What Bush Really Knew About WMDs
by Tyler Drumheller
Tyler Drumheller served for three decades as a field case officer in the CIA's Directorate of Operations, rising in the late 1990s to head what was then the CIA's largest field office. After spending most of his career in the foreign field, Drumheller returned to Washington in 2001, where he served as Chief of Europe until his retirement in 2005. He is the author of On the Brink and is currently working on a second book dealing with the CIA in the age of modern terror.
In the mid-1990s, Western intelligence services picked up a fragment of information coming out of Saddam Hussein’s Iraq discussing the development of mobile biological weapons production facilities. There were no details or corroborating information. While the report caused a stir in the analytical community, there was no policy effect. The U.S. analysts who saw this report could not have known that the concept of mobile facilities, which had been raised as a cost saving measure, had been dropped by the Iraqis. Several years later, in a tragic twist of history, this tidbit was dredged up, setting the stage for a series of intelligence fabrications used to justify the U.S. invasion of Iraq in March 2003.
As the 1990s wore on, the Western allies continued to worry about secret weapons of mass destruction (WMD) programs in Iraq. Hussein fed this fear, for his own purposes, possibly to keep his enemies Iran and Israel off balance, or simply for eccentric reasons we will never understand. U.N. weapons inspectors continued to pursue the issue, despite the abuse heaped on them because they could not confirm what many considered to be a foregone conclusion. Sadly, as it turns out, these UN inspectors were collecting truly accurate intelligence that was being discounted and dismissed.
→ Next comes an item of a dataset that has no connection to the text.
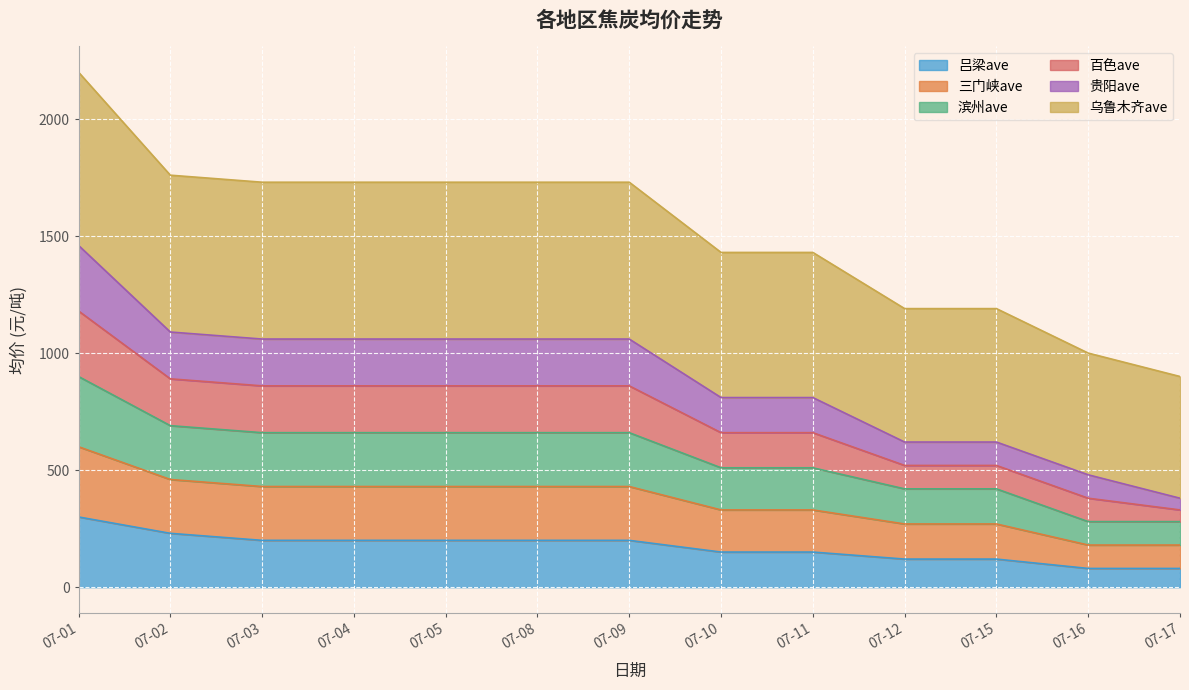

At which label does 乌鲁木齐ave first exceed 430?

07-01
At our first management meeting after the 2001 inauguration, it became clear that the Bush administration had a serious interest in Iraq.
In the fall of 1999, a young Iraqi chemical engineer turned up in Europe seeking asylum in an allied country. He became known by the cryptonym, Curveball, and the story he told would lead to the U.S. invasion of Iraq and change the world, although none of the story was true.
Curveball was the troubled son of a middle class Iraqi family, who had worked at the Iraqi pesticide facility at Djerf al-Nadaf that had been a biological weapons facility before the first Gulf war. He knew enough of the jargon of the industry and enough about the pipes, valves and other physical aspects of the plant to allow him to convince a willing audience that the plant was still a covert weapons facility. Curveball tried desperately to ingratiate himself to the officials of the country where he wanted to stay, describing various facets of what appeared to be a mobile WMD capability. He was very clever and never specifically said what was on the trailers he described. He only said that he had been told that the containers held highly toxic material in containers marked “A” through “E.” In this way, he maintained his story without getting pinned down on details.